### [Instructions to follow]
Print all the data that follows exactly, images excluded.

====

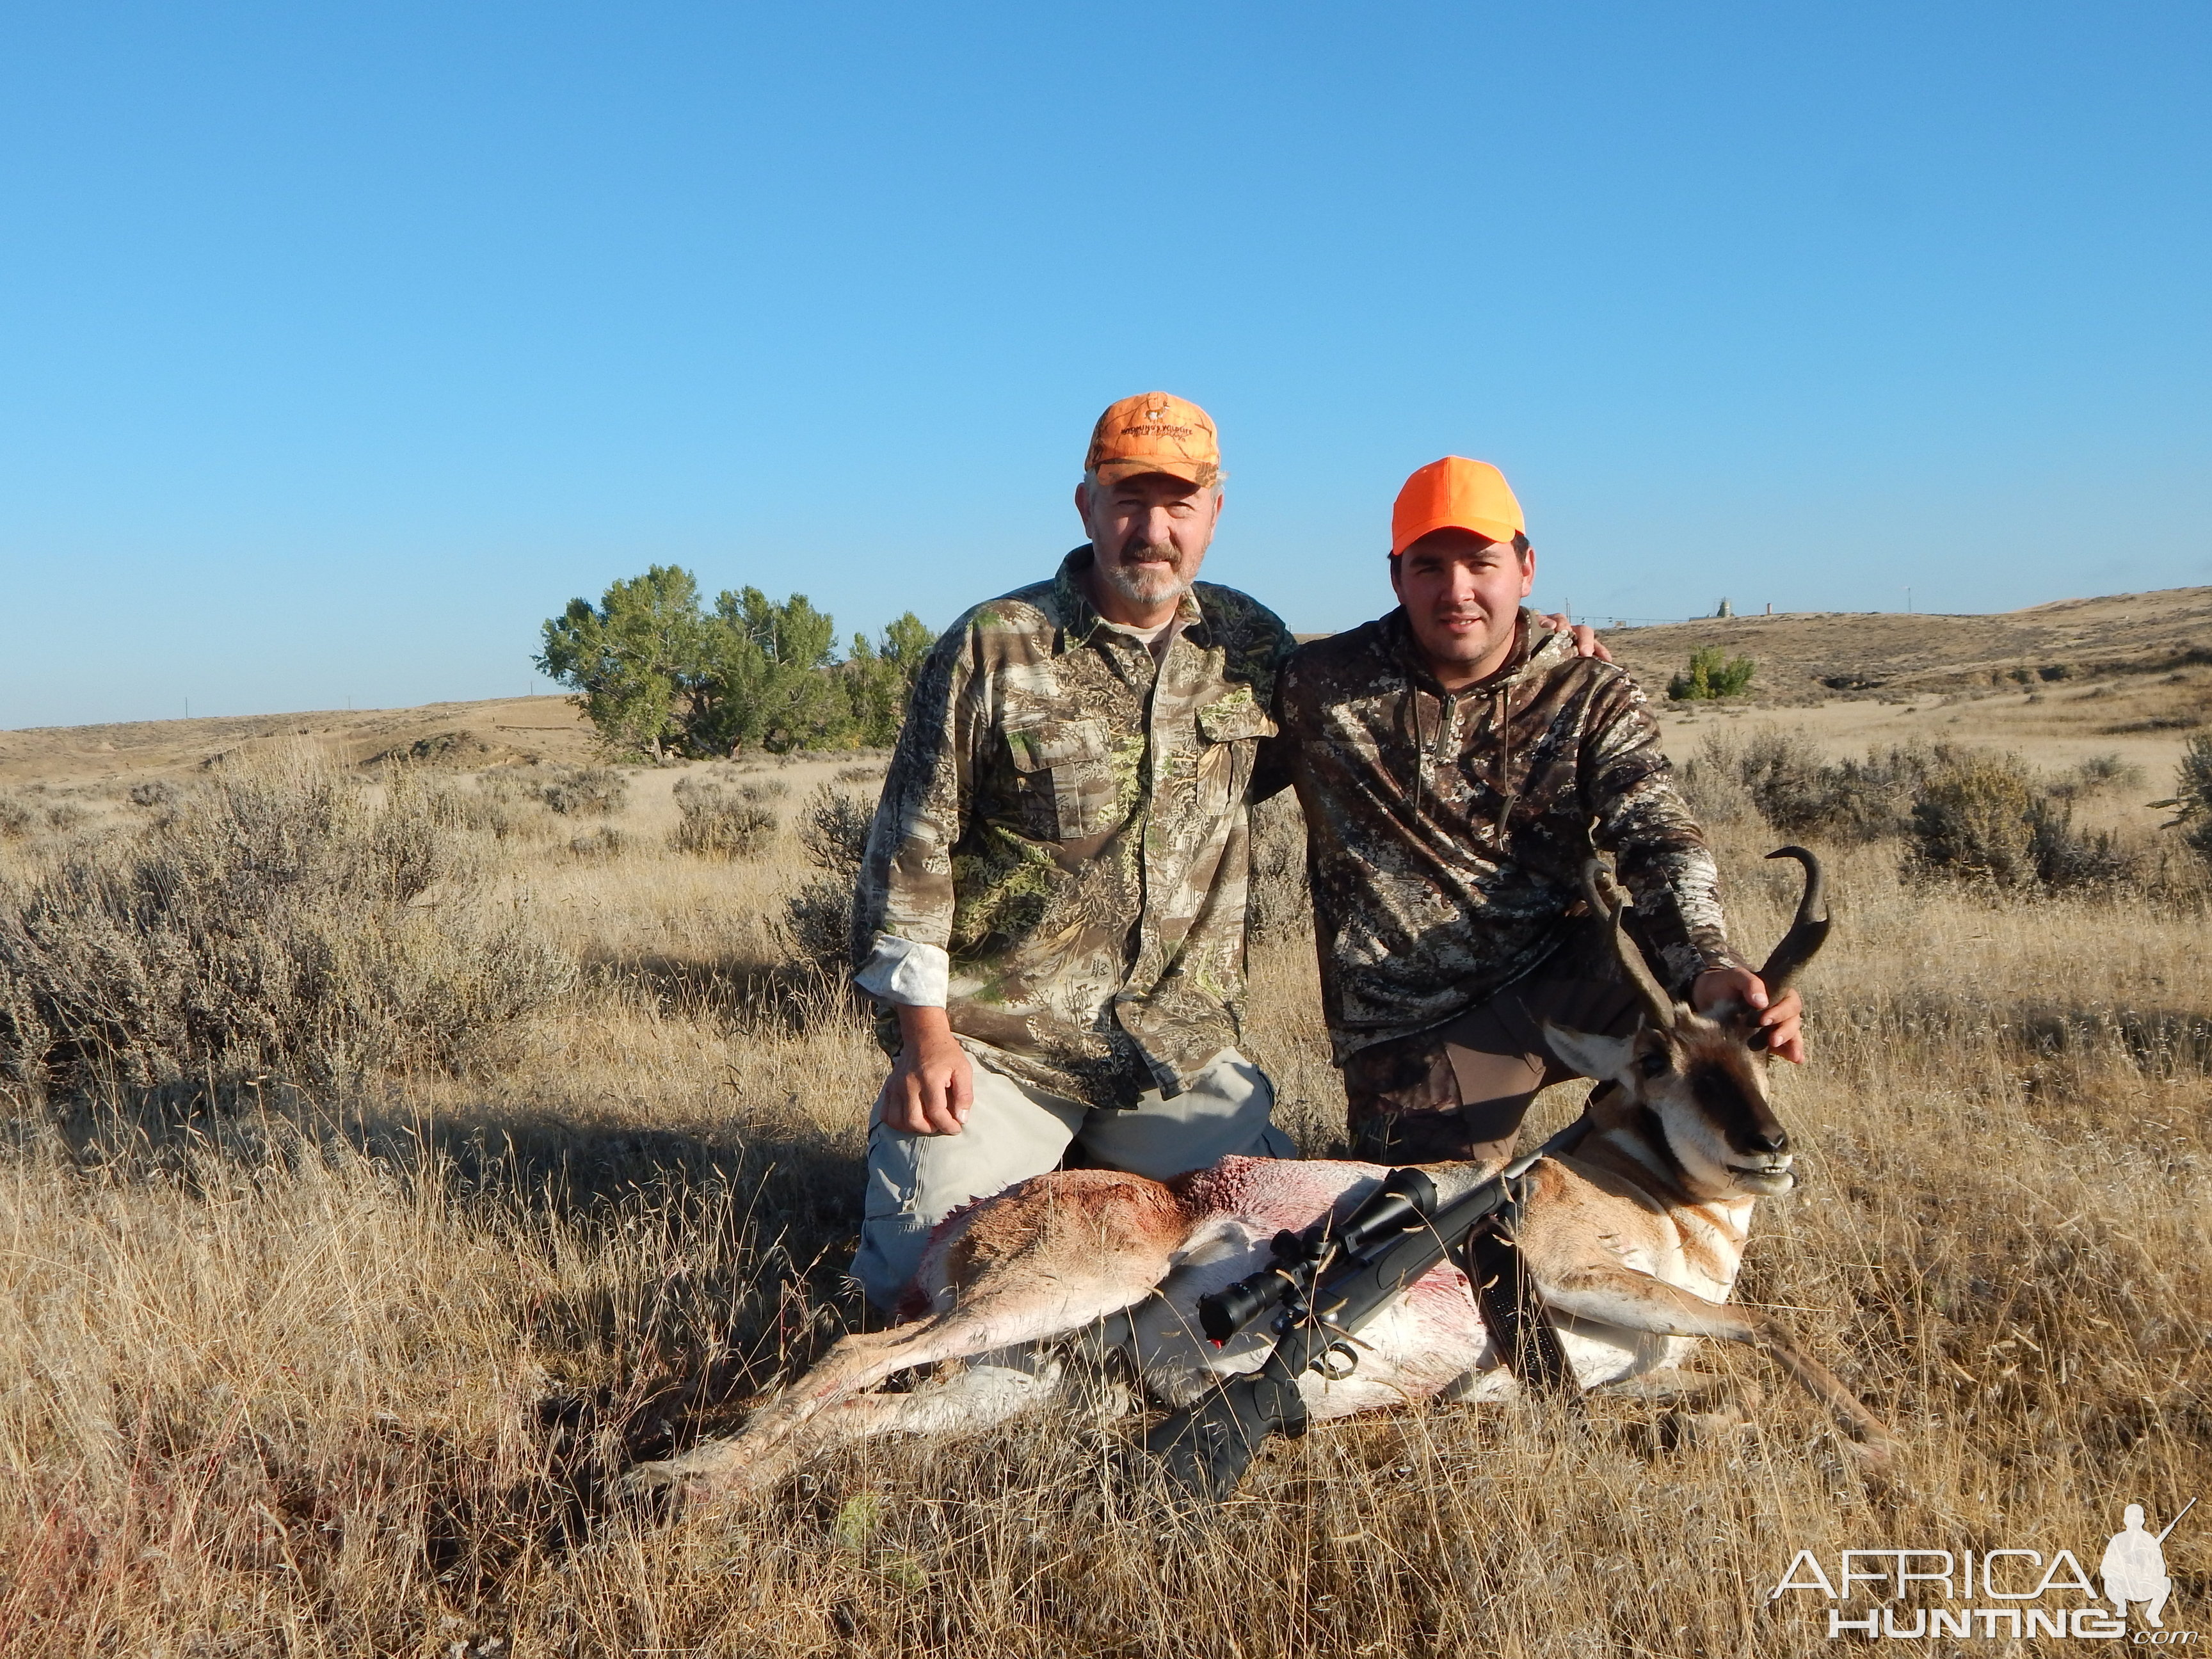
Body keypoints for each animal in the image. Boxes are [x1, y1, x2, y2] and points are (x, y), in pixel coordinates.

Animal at [628, 849, 1902, 1512]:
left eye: (1762, 1046)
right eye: (1655, 1057)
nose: (1768, 1150)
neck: (1642, 1190)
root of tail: (976, 1222)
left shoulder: (1628, 1364)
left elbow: (1721, 1380)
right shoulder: (1571, 1276)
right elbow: (1768, 1328)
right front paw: (1874, 1437)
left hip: (1024, 1385)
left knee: (859, 1416)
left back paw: (707, 1481)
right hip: (1059, 1294)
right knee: (849, 1358)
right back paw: (677, 1479)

====

### [Answer to this problem]
Body keypoints for each animal in the image. Boxes are [x1, y1, x2, y2] and points are (x, y), in pixel coordinates.

Animal at [628, 849, 1902, 1512]:
left eye: (1762, 1046)
right eye: (1655, 1057)
nose: (1768, 1150)
neck: (1642, 1190)
root of tail: (976, 1222)
left shoulder: (1628, 1364)
left elbow: (1721, 1380)
right shoulder: (1571, 1276)
right elbow: (1768, 1328)
right front paw: (1874, 1437)
left hip: (1024, 1385)
left knee: (859, 1416)
left back paw: (707, 1481)
right hip: (1059, 1294)
right knee: (849, 1358)
right back paw: (677, 1479)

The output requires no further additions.